A classmate of Miss Dawkins wrote in that senior scrapbook, “I wish you a most happy journey through life!” And she did according to her Granddaughter Marianne Capps Kilpatrick who states that her grandmother married the young man she was dating in that last part of her senior year, Paul Jones, who arrived in Andalusia from Texas to work with the railroad. They had eight children, one died in infancy. After the eldest, Paul Jones, Jr., Marianne’s mother was the second born, Virginia Jones (Capps) Boles.

The family states that Vivian Dawkins Jones (1910-1984) was an amazing artist. She painted in the mediums of water color, oil, and acrylics and exhibited all over the southeast. She also wrote and illustrated four books of poetry titled “My Reverie,” “Silence of Spring,” “Always With Love,” and “Sentimental Trails.”

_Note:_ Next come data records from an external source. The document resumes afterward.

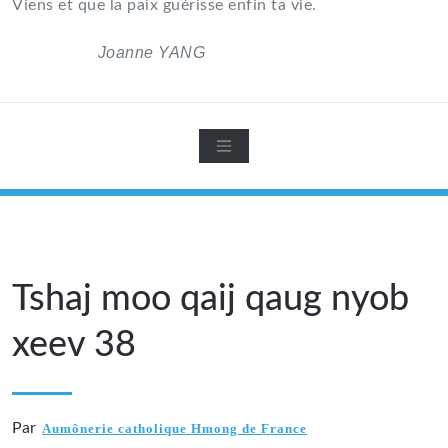
Viens et que la paix guérisse enfin ta vie.
Joanne YANG
Tshaj moo qaij qaug nyob
xeev 38
Par
Aumônerie catholique Hmong de France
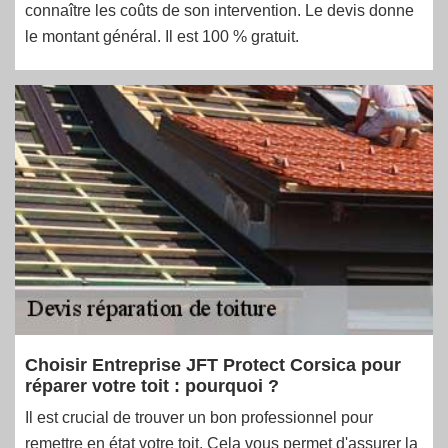
connaître les coûts de son intervention. Le devis donne
le montant général. Il est 100 % gratuit.
Choisir Entreprise JFT Protect Corsica pour
réparer votre toit : pourquoi ?
Il est crucial de trouver un bon professionnel pour
remettre en état votre toit. Cela vous permet d'assurer la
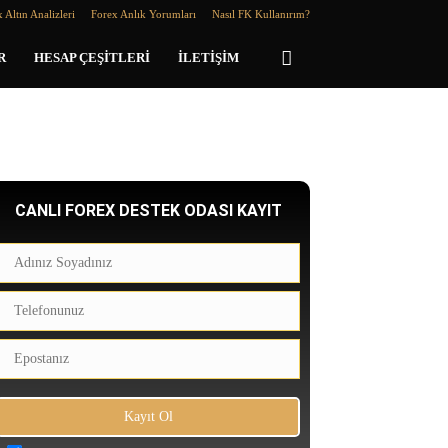
 Altın Analizleri
Forex Anlık Yorumları
Nasıl FK Kullanırım?
R
HESAP ÇEŞITLERI
İLETIŞIM
CANLI FOREX DESTEK ODASI KAYIT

Vivian Dawkins was the daughter of Frank Carroll Dawkins and Minnie Pearl Chesser Dawkins. Letters in the scrapbook were addressed to 91 College Street. Mrs. F. C. Dawkins signed all of Vivian’s report cards which were carefully tucked into the pages of the senior scrapbook. Carroll Dawkins as he was known served on the City Board of Education. From 1943 until the time of Carroll’s death in 1966, the Dawkins home was on Albritton Road.

Mr. and Mrs. Paul Jones, nee Vivian Dawkins, were married in October 1929. Paul worked for the Central of Georgia Railroad as a telegraph operator and the railroad transferred him around quite a bit. Columbus, Georgia is where they lived for many years.

In closing, I will again urge you parents and grands who are inclined to do so to purchase a senior memory scrapbook for your student. It just could be a treasure not only for the student to reminisce about in later years but also for those distant relatives and lovers of history yet to come to understand the lives of those in another era. Let me share one last inscription from the Dawkins scrapbook, “Someday you will be glad you didn’t forget to REMEMBER (WHEN)!”